# Question about Hollandaise sauce



## highlander01 (Apr 30, 2010)

I have seen recipes that call for either white wine vinegar, white vinegar or tarragon vinegar ..... how much of a difference would one vinegar make over the other?
I'm really curious as to how the tarragon vinegar would make the sauce taste.

Any and all input would be greatly appreciated.


----------



## meezenplaz (Jan 31, 2012)

Sounds more like you're making Bearnaise sauce than Hollandaise.
You can substitute a different acid for the tarragon and it will emulsify, and make sauce. But it won't be Bernaise. Just as substituting a different wine , it will no longer be Chicken Marsala. These ingredients have their own distinct flavors.


----------



## Ramjan Hossain (Aug 19, 2017)

why do not you give it a try and have a look how things go. i like the white wine vinegar taste the most


----------



## sicariix (Sep 30, 2014)

If I'm making a hollandaise then white wine vinegar and lemon I'll use for my acid.

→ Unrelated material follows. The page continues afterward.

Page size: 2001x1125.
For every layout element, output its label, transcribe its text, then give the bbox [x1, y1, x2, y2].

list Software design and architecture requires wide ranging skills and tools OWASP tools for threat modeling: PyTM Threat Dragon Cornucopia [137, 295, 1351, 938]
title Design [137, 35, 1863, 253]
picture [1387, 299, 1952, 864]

If I'm making a bernaise then I make my own tarragon white wine reduction and use lemon for my acid. tarragon is a must for that classic bernaise flavor.

hollandaise is a mothersauce (like a jumping off point) that you can infuse flavors to compliment your dish. Adding sugar and vanilla will sweeten hollandaise to the point where its like a custard and makes an excellent topping on a trifle. Get creative!


----------



## pete (Oct 7, 2001)

I would stay away from white vinegar (I assume they are referring to distilled white vinegar). It brings a harshness to many foods that is unpleasant. Other than that you can try a number of different acids in your hollandaise.


----------